Why NCDs Are A Better Option To Invest?
Compared to company fixed deposits, NCDs offer competitive rates and are considered more secure. Read to know the key differences here to help you choose wisely!
The most attractive investment options offer substantial returns while managing liquidity and risks. Debentures are long-term financial instruments that a company issues to the investor with the promise of paying a fixed interest rate. They are of two types: convertible and non-convertible.
What Are Non-Convertible Debentures?
Non-convertible debentures (NCDs) are debt instruments you cannot convert into equity or stock. Big companies typically issue them to raise capital without being convertible into equity. NCDs are generally not collateralised. Credit agencies' ratings and the creditworthiness of the issuing company are the only reliable sources of information for investors.
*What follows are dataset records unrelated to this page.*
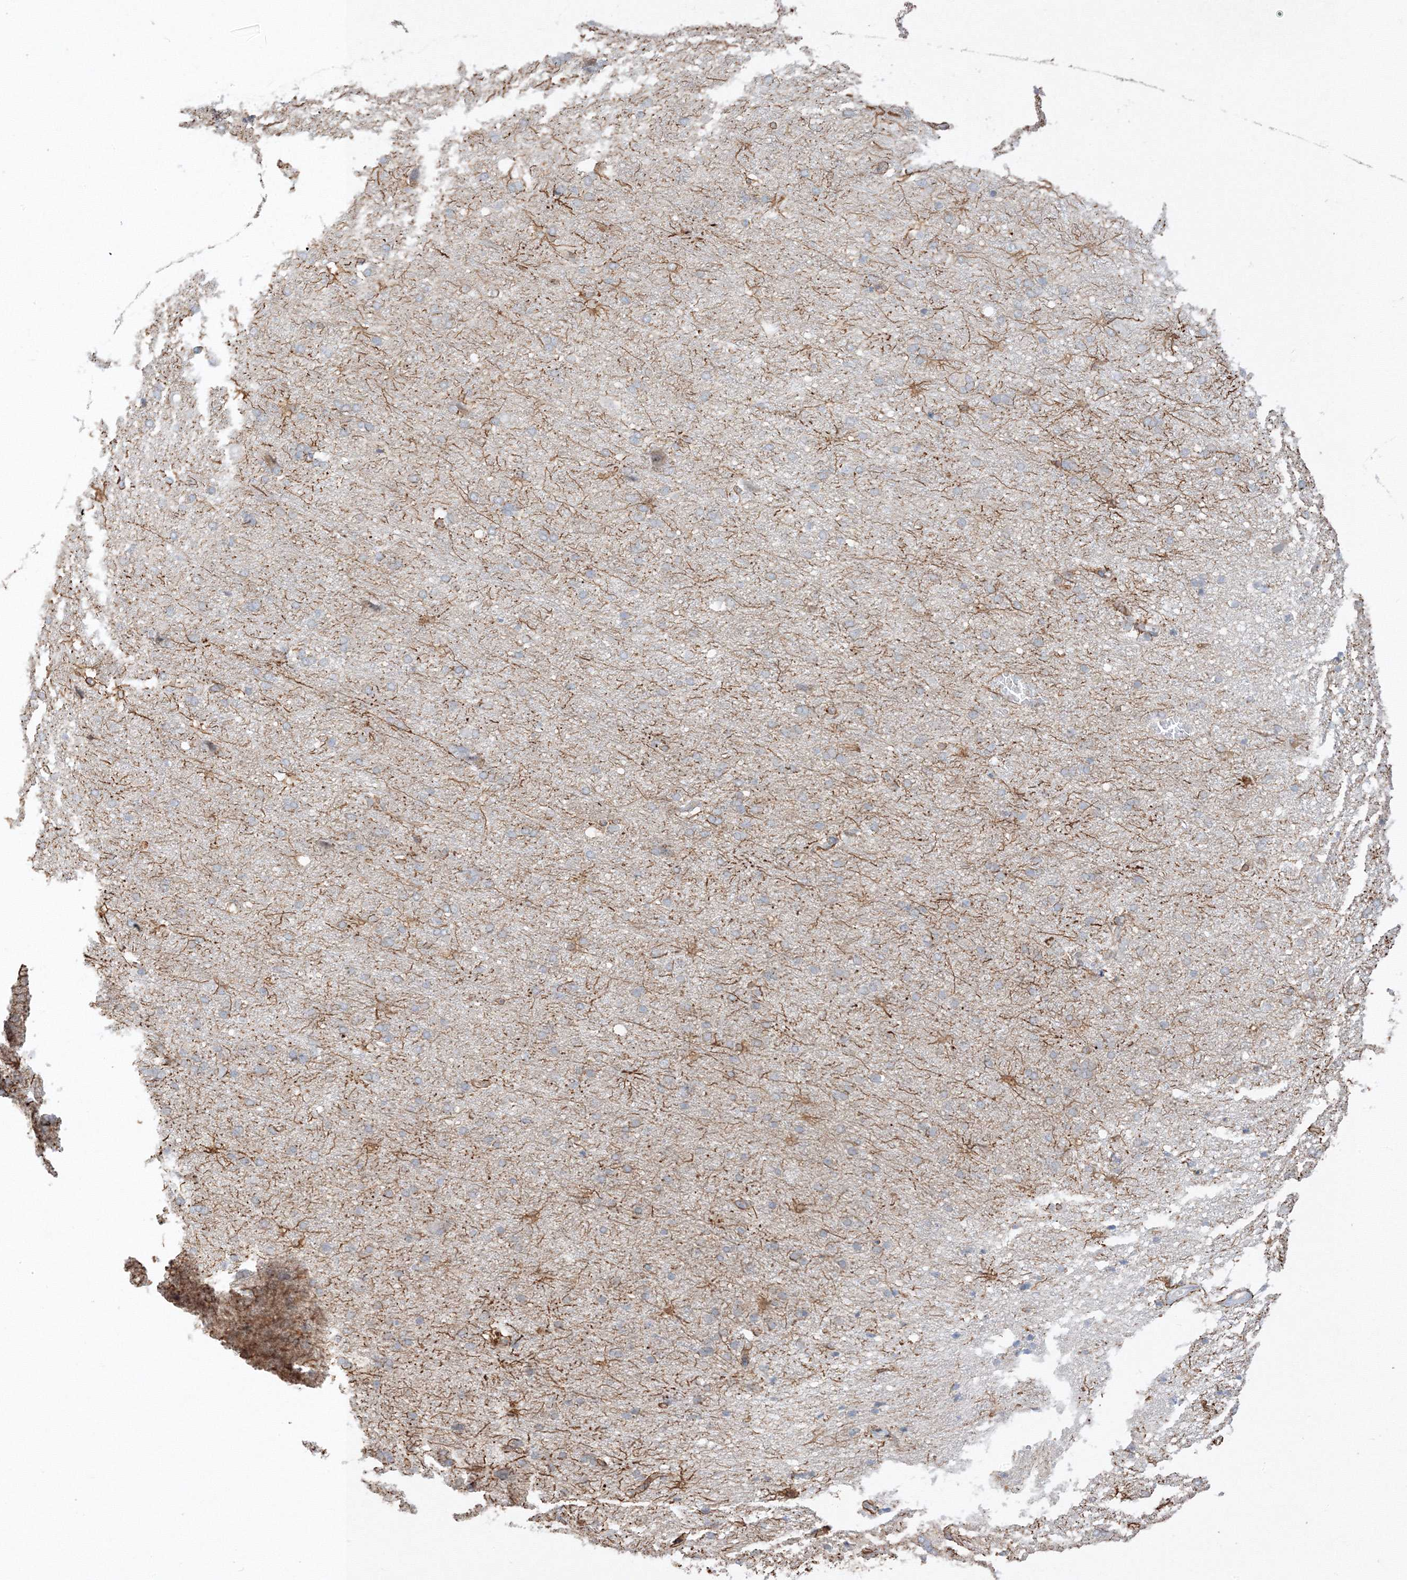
{"staining": {"intensity": "moderate", "quantity": "25%-75%", "location": "cytoplasmic/membranous,nuclear"}, "tissue": "cerebral cortex", "cell_type": "Endothelial cells", "image_type": "normal", "snomed": [{"axis": "morphology", "description": "Normal tissue, NOS"}, {"axis": "topography", "description": "Cerebral cortex"}], "caption": "Immunohistochemistry (IHC) (DAB (3,3'-diaminobenzidine)) staining of unremarkable cerebral cortex exhibits moderate cytoplasmic/membranous,nuclear protein staining in about 25%-75% of endothelial cells.", "gene": "ETAA1", "patient": {"sex": "male", "age": 62}}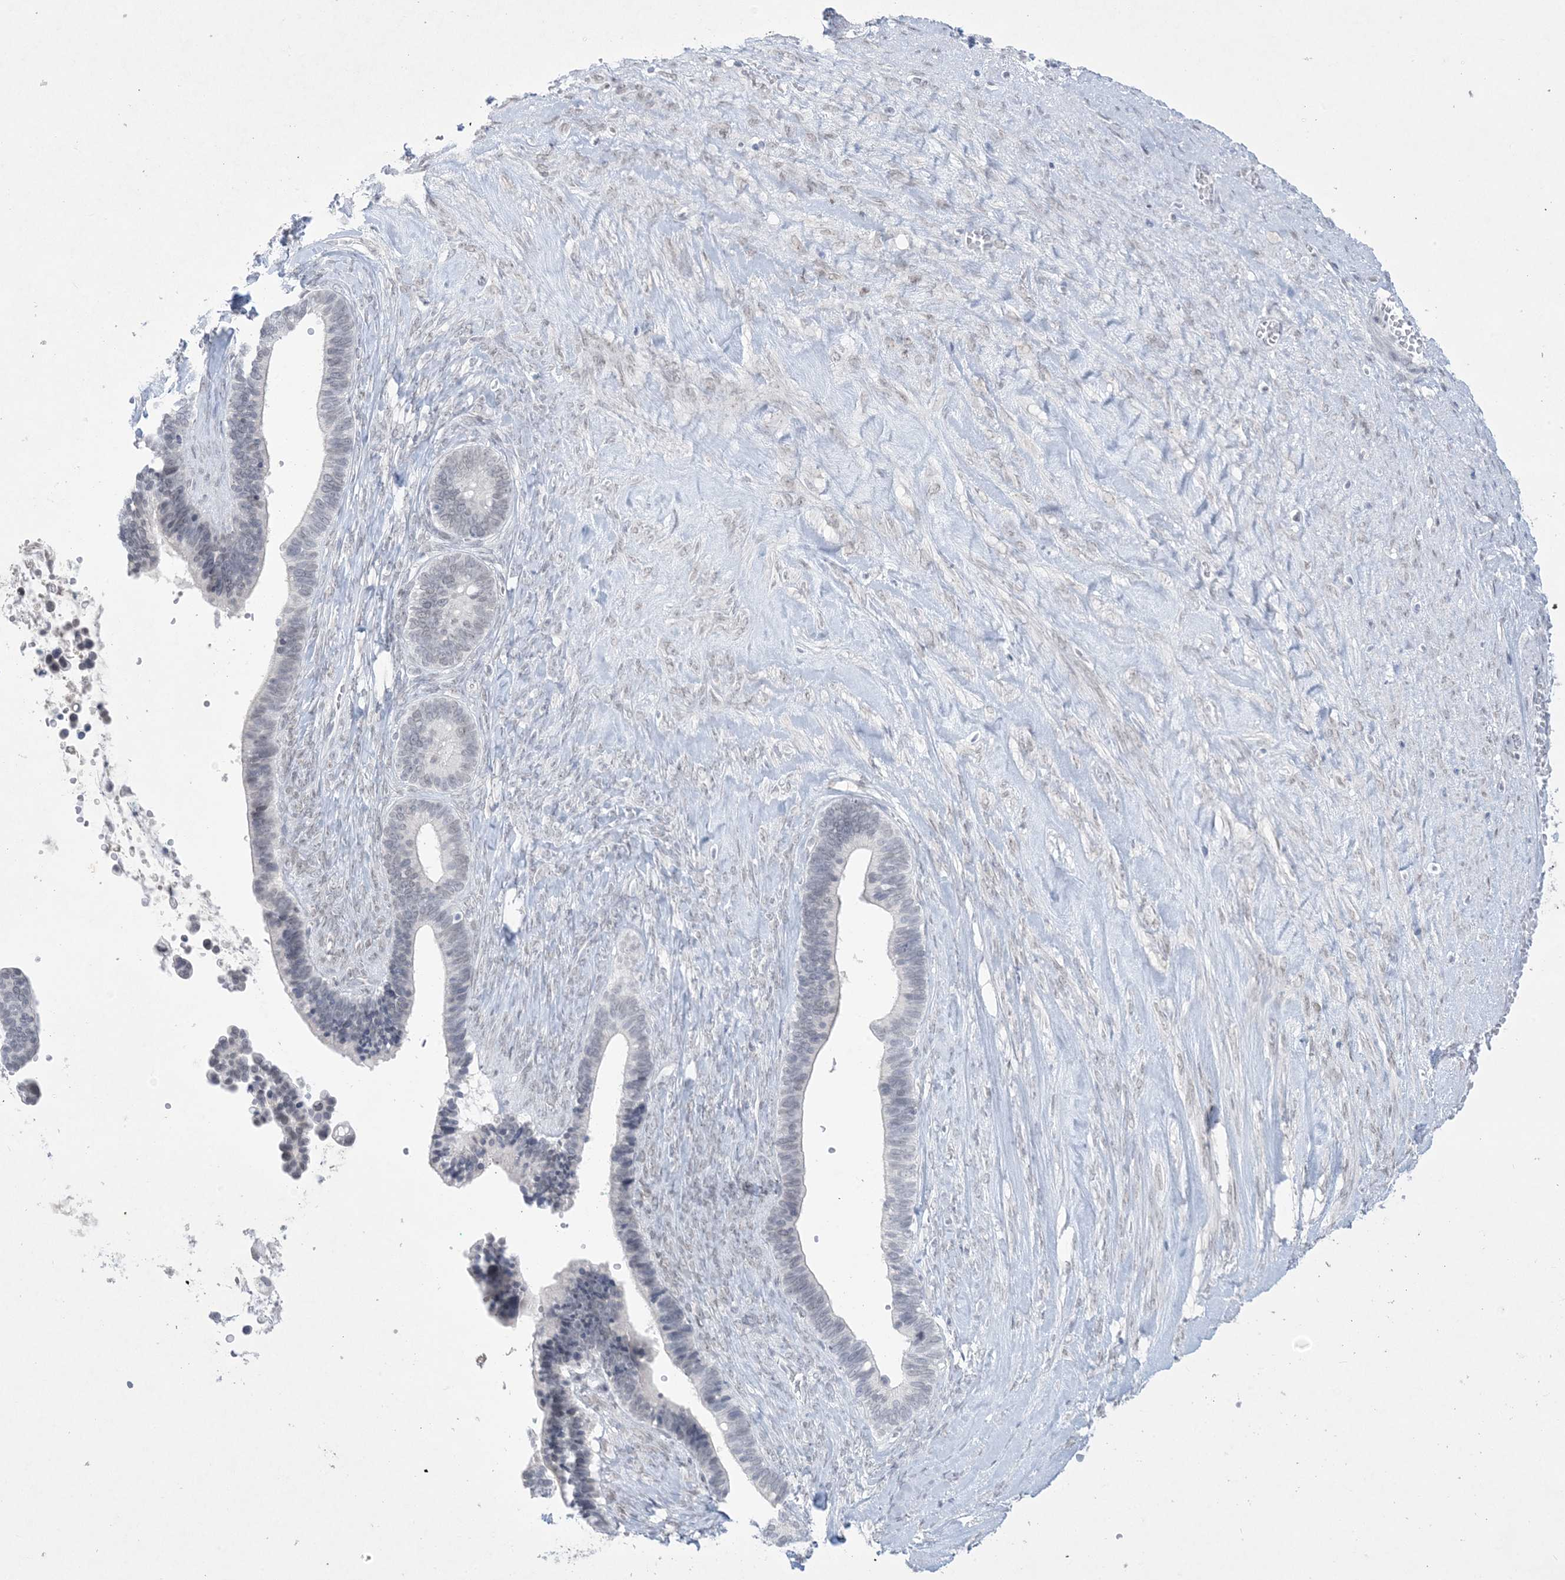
{"staining": {"intensity": "negative", "quantity": "none", "location": "none"}, "tissue": "ovarian cancer", "cell_type": "Tumor cells", "image_type": "cancer", "snomed": [{"axis": "morphology", "description": "Cystadenocarcinoma, serous, NOS"}, {"axis": "topography", "description": "Ovary"}], "caption": "Tumor cells are negative for brown protein staining in ovarian cancer (serous cystadenocarcinoma).", "gene": "HOMEZ", "patient": {"sex": "female", "age": 56}}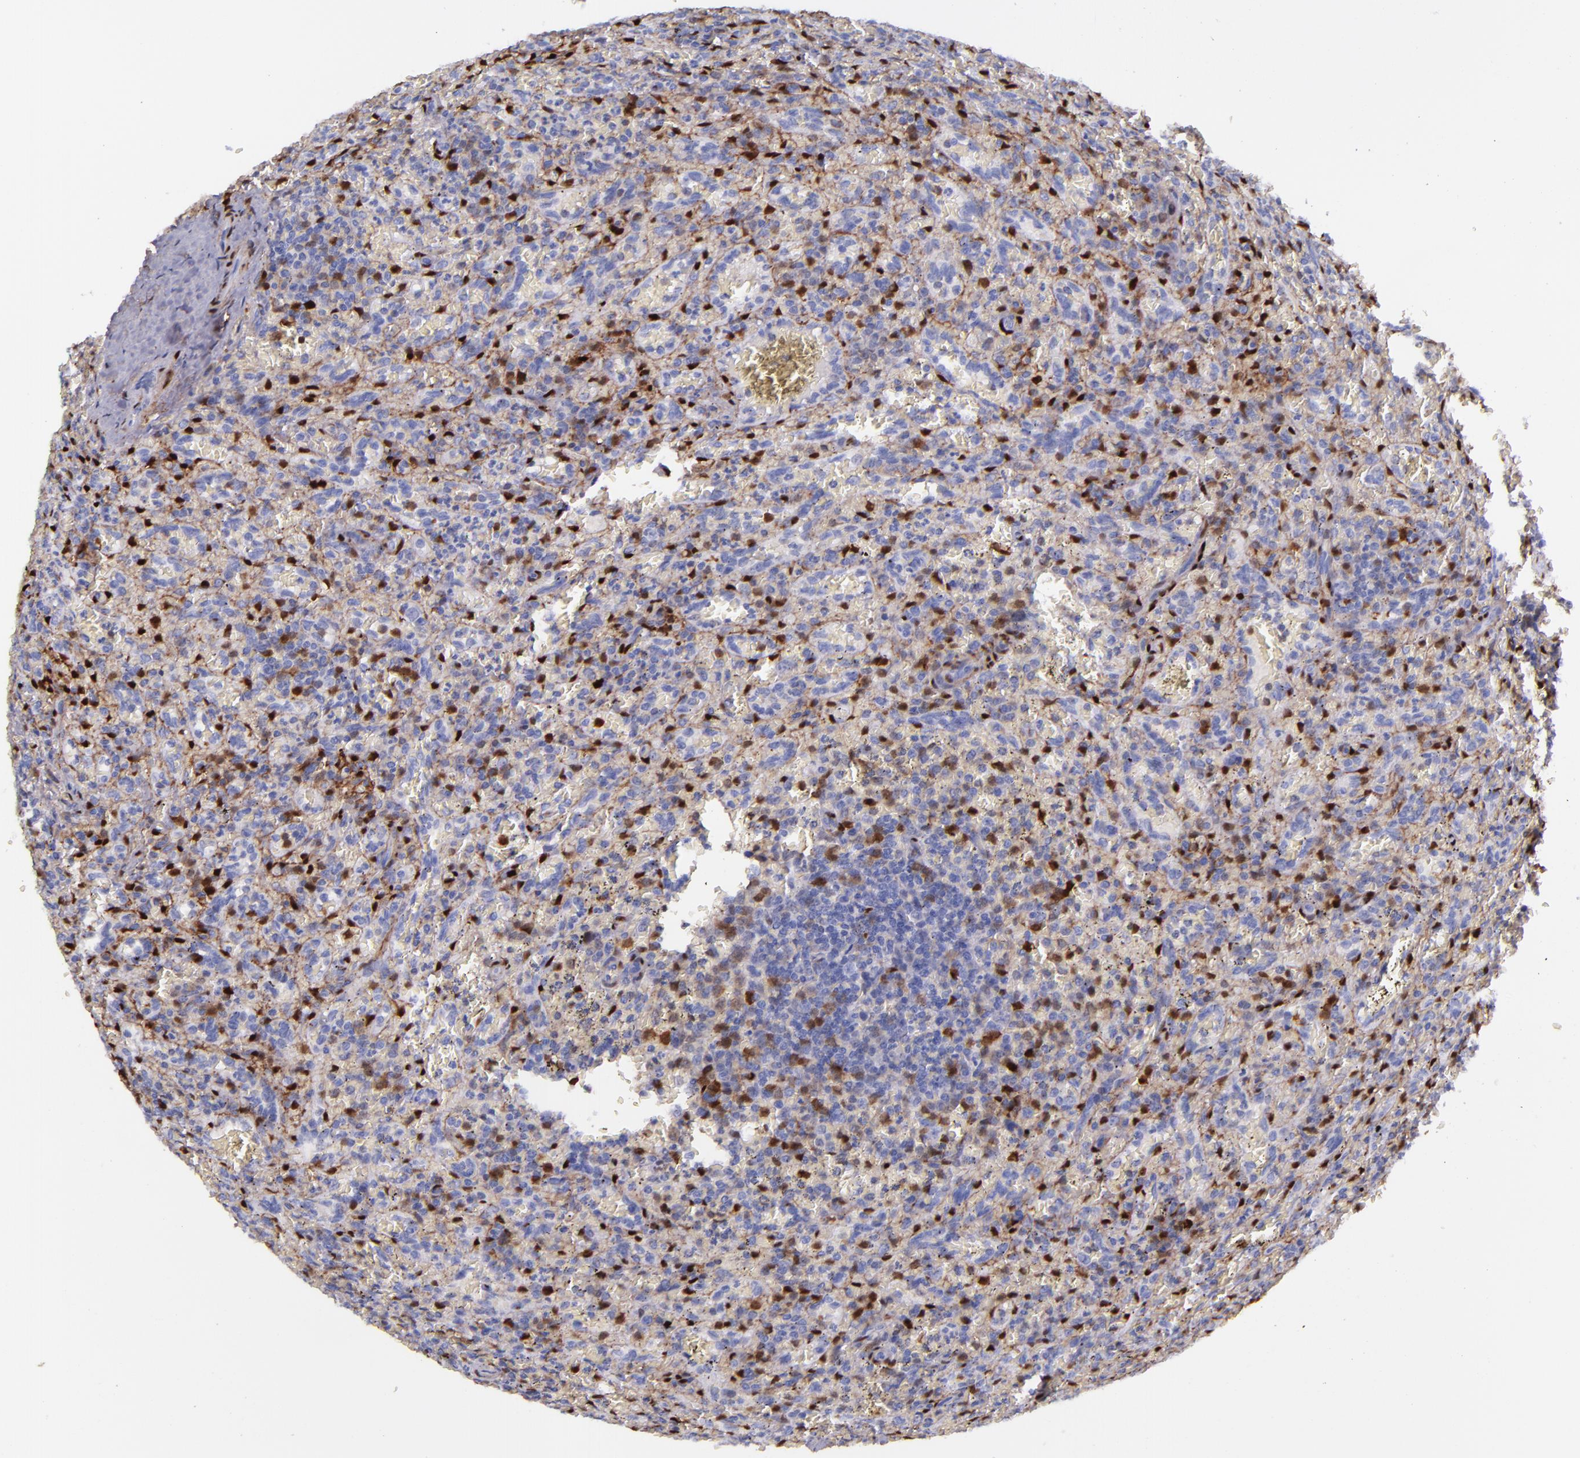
{"staining": {"intensity": "negative", "quantity": "none", "location": "none"}, "tissue": "lymphoma", "cell_type": "Tumor cells", "image_type": "cancer", "snomed": [{"axis": "morphology", "description": "Malignant lymphoma, non-Hodgkin's type, Low grade"}, {"axis": "topography", "description": "Spleen"}], "caption": "A micrograph of lymphoma stained for a protein displays no brown staining in tumor cells.", "gene": "LGALS1", "patient": {"sex": "female", "age": 64}}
Additionally, NCDs have a fixed interest rate. Depending on the terms at the time of issue, you can get interest payments monthly, quarterly, half-yearly, or annually. However, you will get the principal and interest payments upon maturity. NCDs offer many advantages over convertible debentures, such as liquidity, low risk, and tax advantages.
But are NCD investments good opportunities? How are they different from equity or bank FDs?
NCDs Vs. EquityThe top attributes that differentiate NCDs from equities include the following.
1. Term:NCDs are fixed-term investments, whereas equity investments are perpetual.
2. Income:For the investment period, NCDs generate fixed income. However, dividends are not guaranteed for equity holders.
3. Return:An NCD's face value determines the rate of return. Equity holders do not receive a fixed return, and their future value is also subject to volatility and uncertainty.
4. Capital:At the end of NCD's investment period, investors received a full return on their capital. When equity investor sells their shares, they receive the market value.
5. Ranking:Due to default, debt investors' claims rank higher than equity claims.
NCD Vs. FDThe difference between NCD and FD are as follows.
1. Liquidity:You cannot sell an FD on the market, unlike an NCD. Since NCDs are listed on a stock exchange, you can sell them anytime. A bank FD, however, is also highly liquid and can be cashed before maturity with only a small penalty.
2. Safety:NCDs are secured debt options. Corporate FDs, on the other hand, are all unsecured debt, and bank FDs are secured only to a limit of Rs 1 lakh.
3. Taxation:Taxation for NCDs and FDs is also different. Selling the NCD before maturity can result in capital gains and interest income. NCDs, however, don't have any TDS, unlike FDs.
4. Interest Rate Risk:Currently, most banks offer fixed deposits with a tenure of three, five, or ten years at an interest rate of four to six per cent per annum. Meanwhile, NCDs offer interest rates of up to 9% or higher over the same period.
NCDs Vs. Equity Vs. FDs - Which One Is Better?
Since NCDs are more risk-averse and liquid, they are an excellent alternative to stocks if reputable companies issue them. Between an NCD and FD, a risk-averse investor should choose FDs, while investors with a higher risk tolerance can choose NCDs after reviewing a company's reputation, financials, and rating.
However, the first step towards investing in NCDs bonds is to open a Demat and trading account. Get free trading and a Demat account from India's leading stockbroker here!
Frequently Asked Questions
Q1. Is it possible to transfer ownership of non-convertible debentures?
Ans. Yes, NCDs can be traded on the secondary market.
Q2. Can you withdraw NCD before maturity?
Ans. To raise capital, companies issue non-convertible debentures with a fixed maturity date. Maturity periods range from 90 days to 20 years. You cannot withdraw an NCD before maturity but trade it on the secondary market.